(Images with bounding boxes)

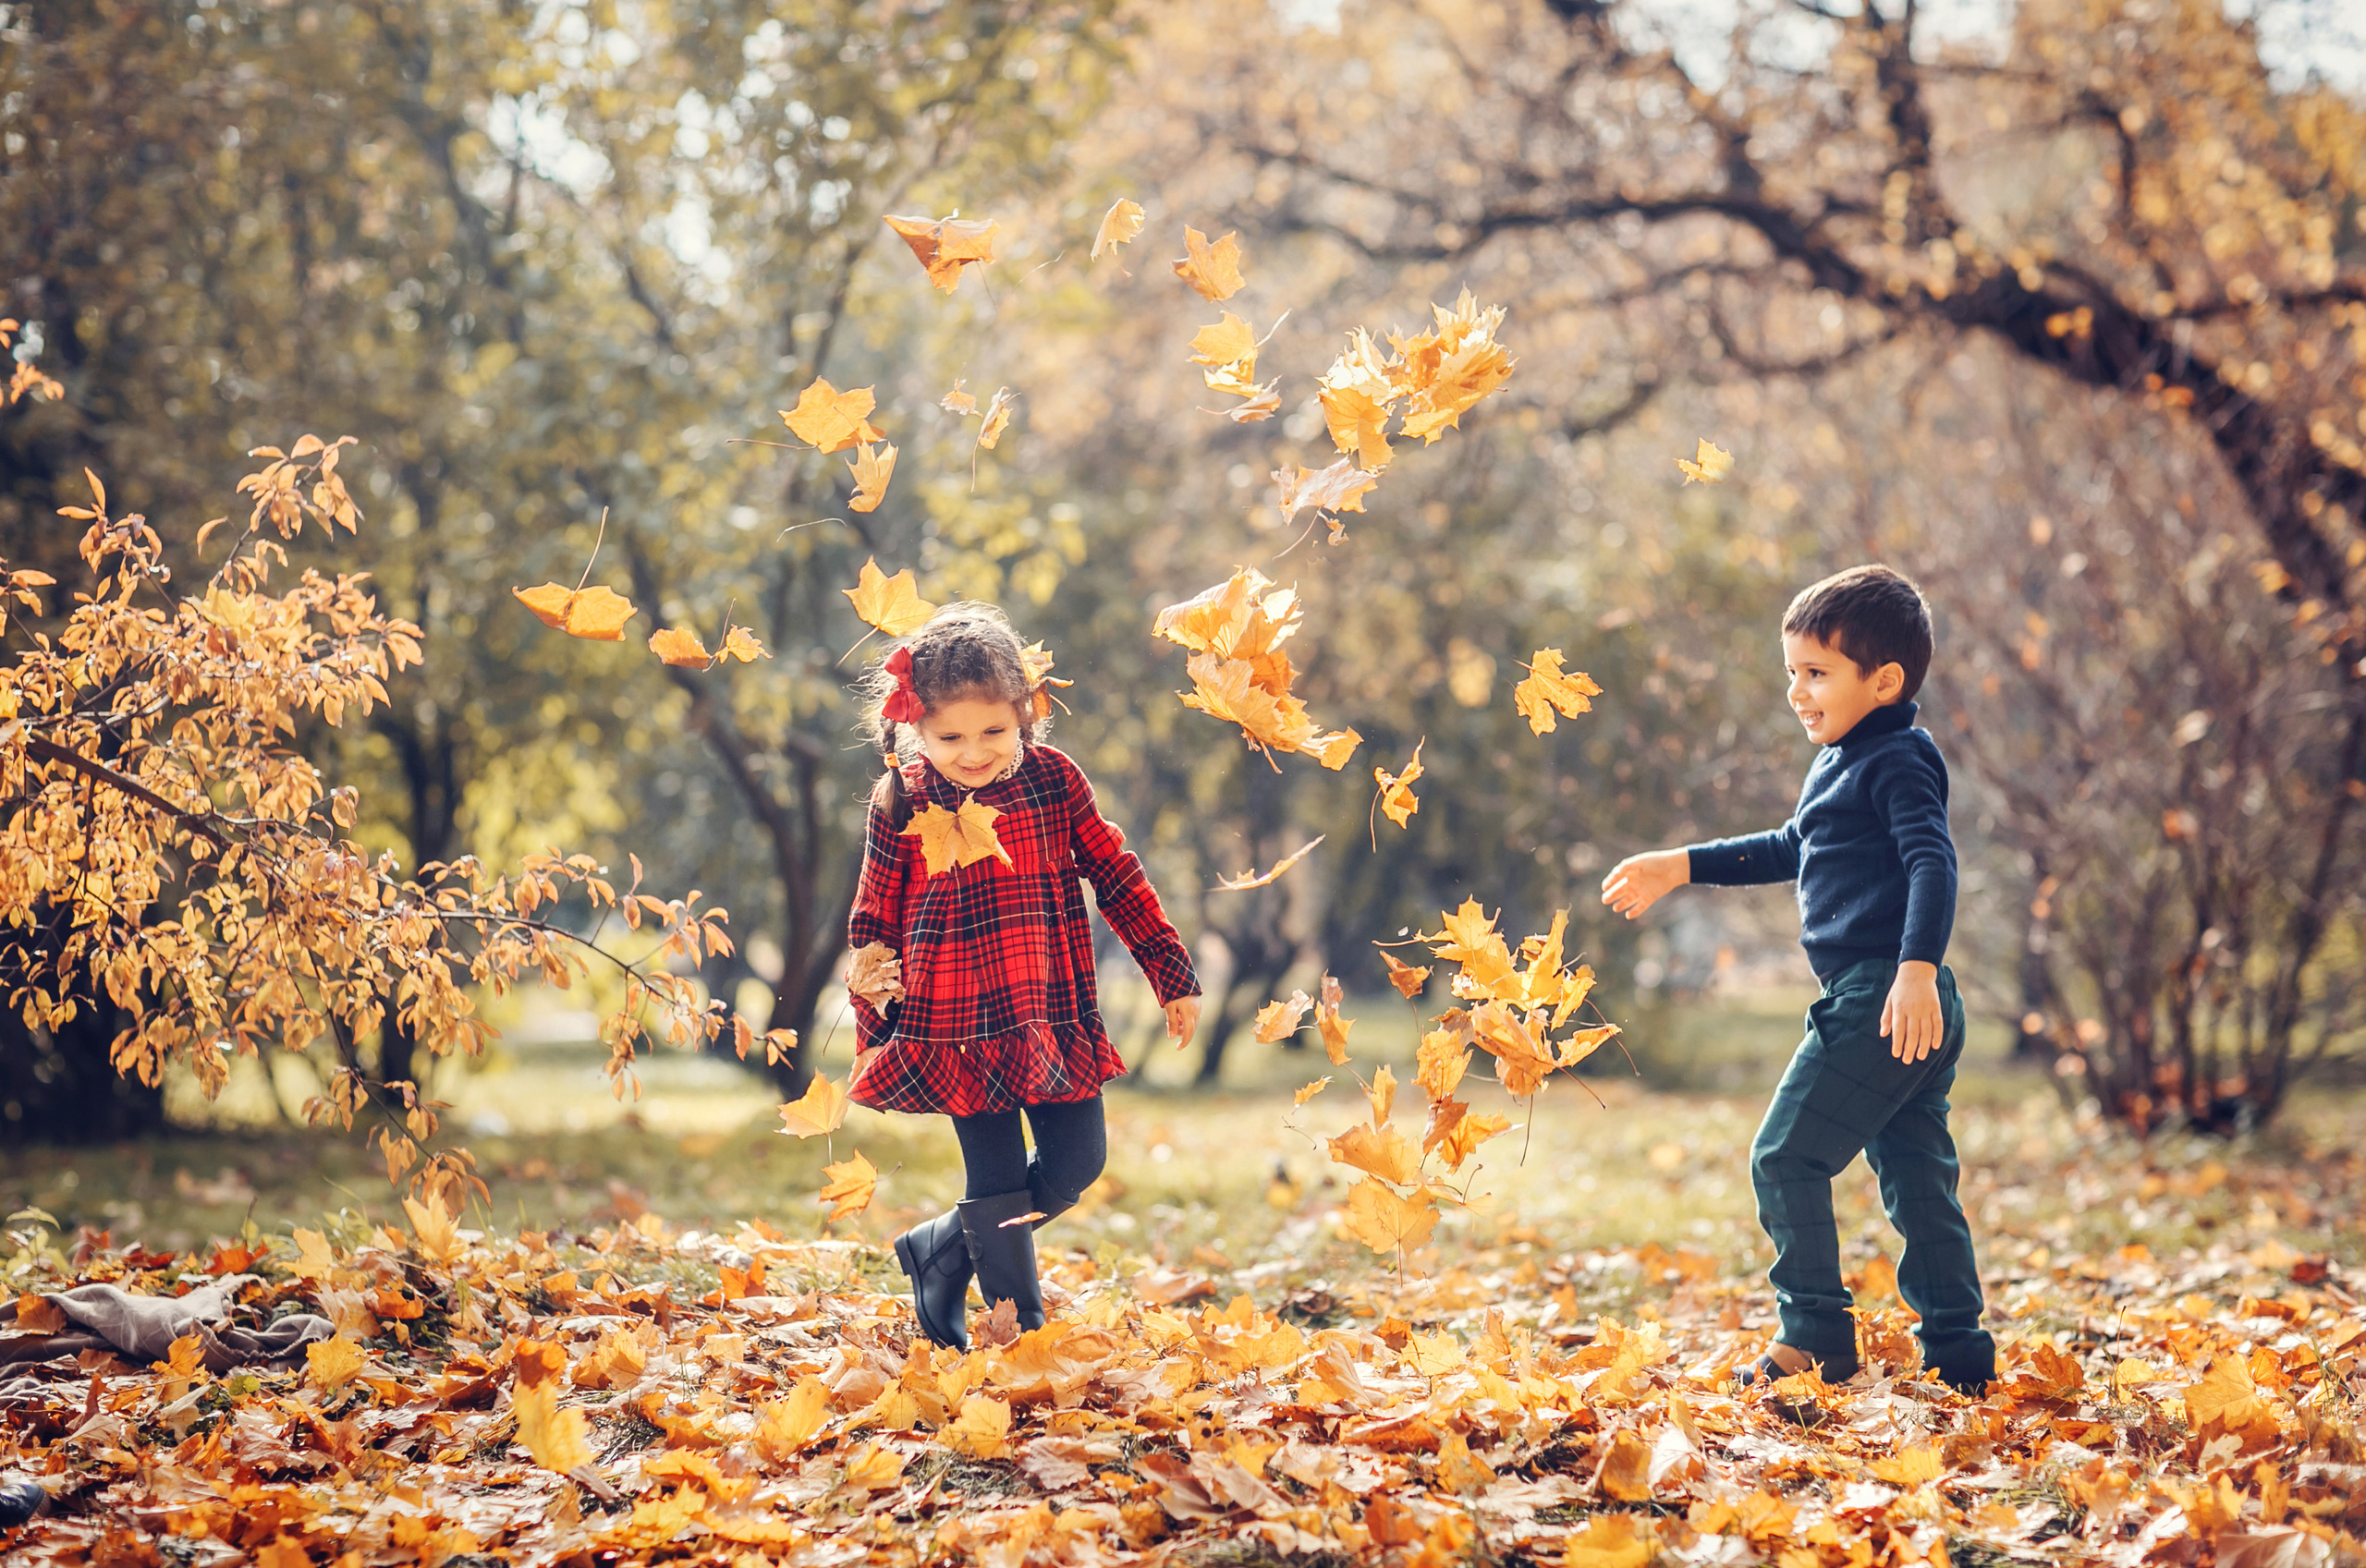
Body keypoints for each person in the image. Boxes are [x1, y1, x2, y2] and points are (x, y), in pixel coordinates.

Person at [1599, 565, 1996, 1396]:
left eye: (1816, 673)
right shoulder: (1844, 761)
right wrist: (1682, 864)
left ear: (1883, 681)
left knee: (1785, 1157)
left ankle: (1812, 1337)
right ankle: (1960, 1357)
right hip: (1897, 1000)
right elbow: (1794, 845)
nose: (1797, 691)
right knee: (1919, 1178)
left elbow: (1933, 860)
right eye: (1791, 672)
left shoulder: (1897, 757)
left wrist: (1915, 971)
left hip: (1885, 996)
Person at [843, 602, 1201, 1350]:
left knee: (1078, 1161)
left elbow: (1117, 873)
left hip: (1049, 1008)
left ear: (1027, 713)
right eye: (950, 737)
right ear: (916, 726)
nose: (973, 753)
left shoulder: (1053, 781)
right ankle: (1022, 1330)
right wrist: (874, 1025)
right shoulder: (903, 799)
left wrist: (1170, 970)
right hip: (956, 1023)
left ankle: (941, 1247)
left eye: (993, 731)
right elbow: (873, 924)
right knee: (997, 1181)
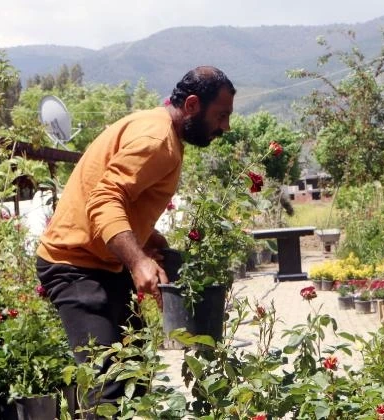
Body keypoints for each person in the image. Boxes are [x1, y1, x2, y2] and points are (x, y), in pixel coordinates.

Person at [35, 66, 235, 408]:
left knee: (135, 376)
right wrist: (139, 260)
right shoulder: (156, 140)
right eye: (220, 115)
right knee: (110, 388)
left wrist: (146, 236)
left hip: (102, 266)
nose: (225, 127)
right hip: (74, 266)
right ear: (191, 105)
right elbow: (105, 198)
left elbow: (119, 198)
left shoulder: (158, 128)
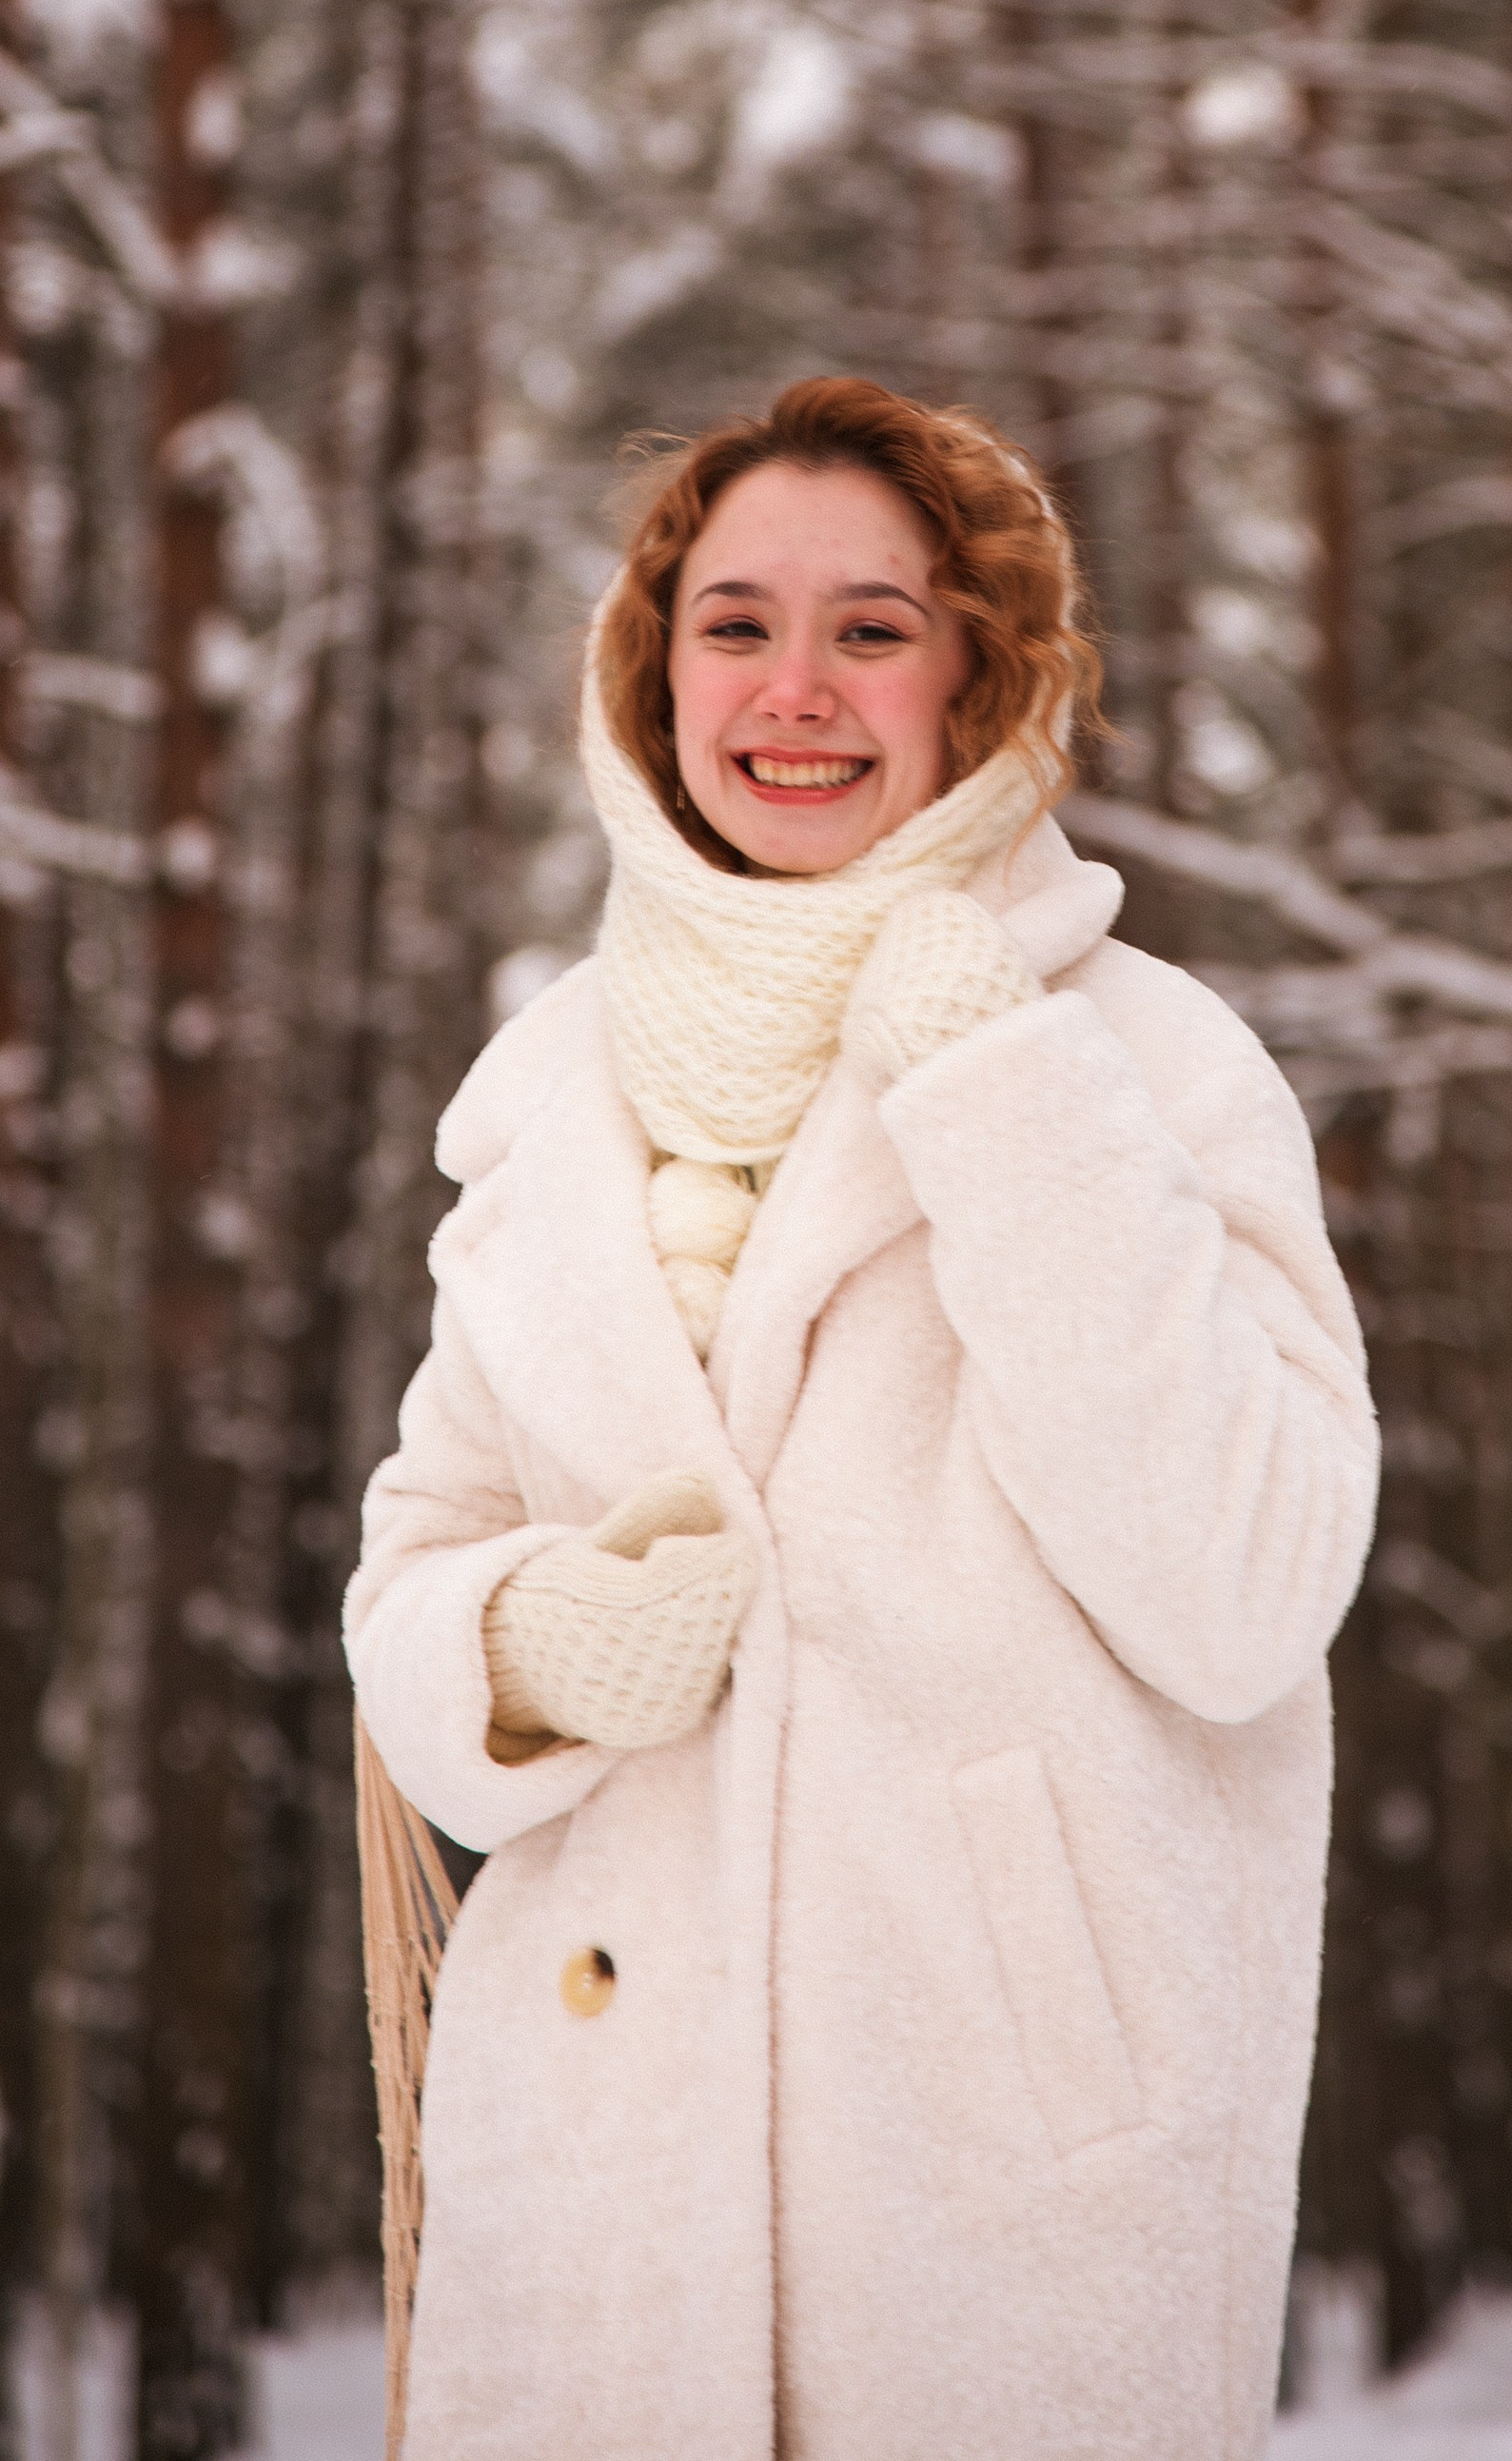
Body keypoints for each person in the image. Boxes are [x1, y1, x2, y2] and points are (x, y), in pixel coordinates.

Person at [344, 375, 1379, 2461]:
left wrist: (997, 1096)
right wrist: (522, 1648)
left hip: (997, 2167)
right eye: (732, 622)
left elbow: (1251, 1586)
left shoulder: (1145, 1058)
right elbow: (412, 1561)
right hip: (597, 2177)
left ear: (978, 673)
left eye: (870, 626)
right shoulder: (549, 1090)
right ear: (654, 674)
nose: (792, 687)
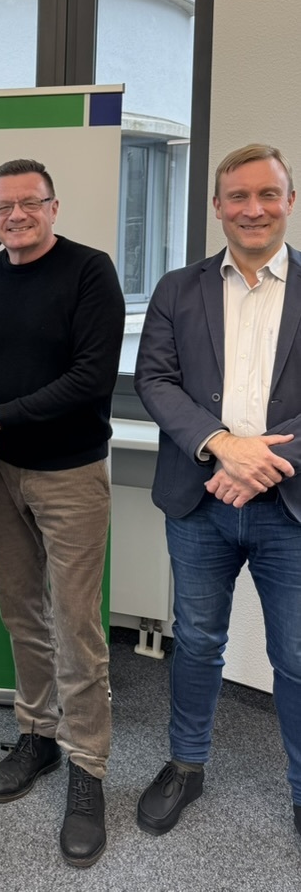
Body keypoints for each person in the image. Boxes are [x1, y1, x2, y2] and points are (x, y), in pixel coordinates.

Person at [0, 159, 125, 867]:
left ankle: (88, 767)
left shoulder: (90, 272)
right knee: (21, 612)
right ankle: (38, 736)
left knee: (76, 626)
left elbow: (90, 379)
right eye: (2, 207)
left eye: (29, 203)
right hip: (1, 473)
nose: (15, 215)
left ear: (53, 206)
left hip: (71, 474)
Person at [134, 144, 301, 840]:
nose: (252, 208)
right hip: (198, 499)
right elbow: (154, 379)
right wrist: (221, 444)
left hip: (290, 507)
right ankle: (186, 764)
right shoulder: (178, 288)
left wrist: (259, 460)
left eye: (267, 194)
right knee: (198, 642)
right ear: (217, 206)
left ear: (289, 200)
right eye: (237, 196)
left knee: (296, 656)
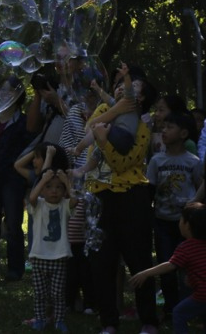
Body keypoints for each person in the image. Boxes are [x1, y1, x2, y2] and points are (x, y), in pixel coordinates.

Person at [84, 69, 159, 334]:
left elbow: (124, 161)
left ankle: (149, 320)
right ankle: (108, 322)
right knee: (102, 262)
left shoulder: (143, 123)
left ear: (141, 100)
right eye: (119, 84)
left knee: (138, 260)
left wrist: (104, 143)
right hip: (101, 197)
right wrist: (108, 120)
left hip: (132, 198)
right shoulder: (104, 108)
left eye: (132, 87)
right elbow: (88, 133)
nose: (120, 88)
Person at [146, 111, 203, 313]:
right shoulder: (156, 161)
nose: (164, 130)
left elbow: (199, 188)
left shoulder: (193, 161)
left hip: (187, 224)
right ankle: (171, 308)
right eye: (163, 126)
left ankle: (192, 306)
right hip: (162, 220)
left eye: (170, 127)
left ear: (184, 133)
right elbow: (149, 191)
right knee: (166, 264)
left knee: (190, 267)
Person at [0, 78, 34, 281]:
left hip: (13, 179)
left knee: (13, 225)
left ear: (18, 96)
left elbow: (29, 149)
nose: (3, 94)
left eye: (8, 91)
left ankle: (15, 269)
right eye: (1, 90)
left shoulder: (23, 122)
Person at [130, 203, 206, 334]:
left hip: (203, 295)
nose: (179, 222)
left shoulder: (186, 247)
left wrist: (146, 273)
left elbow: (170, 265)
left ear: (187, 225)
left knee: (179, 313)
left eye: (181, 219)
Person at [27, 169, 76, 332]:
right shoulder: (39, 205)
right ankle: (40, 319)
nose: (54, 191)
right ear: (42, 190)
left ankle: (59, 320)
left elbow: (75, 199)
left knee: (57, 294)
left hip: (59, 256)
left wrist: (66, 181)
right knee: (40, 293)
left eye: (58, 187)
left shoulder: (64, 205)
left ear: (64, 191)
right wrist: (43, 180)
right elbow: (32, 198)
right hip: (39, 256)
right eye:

What you should do: Take every line above that includes the string "nose" and return it.

Written solution:
nose: (1797, 691)
nose: (973, 753)
nose: (225, 127)
nose: (792, 687)
nose: (15, 215)
nose: (252, 208)
nose: (120, 88)
nose: (164, 130)
nose: (3, 94)
nose: (179, 222)
nose: (54, 191)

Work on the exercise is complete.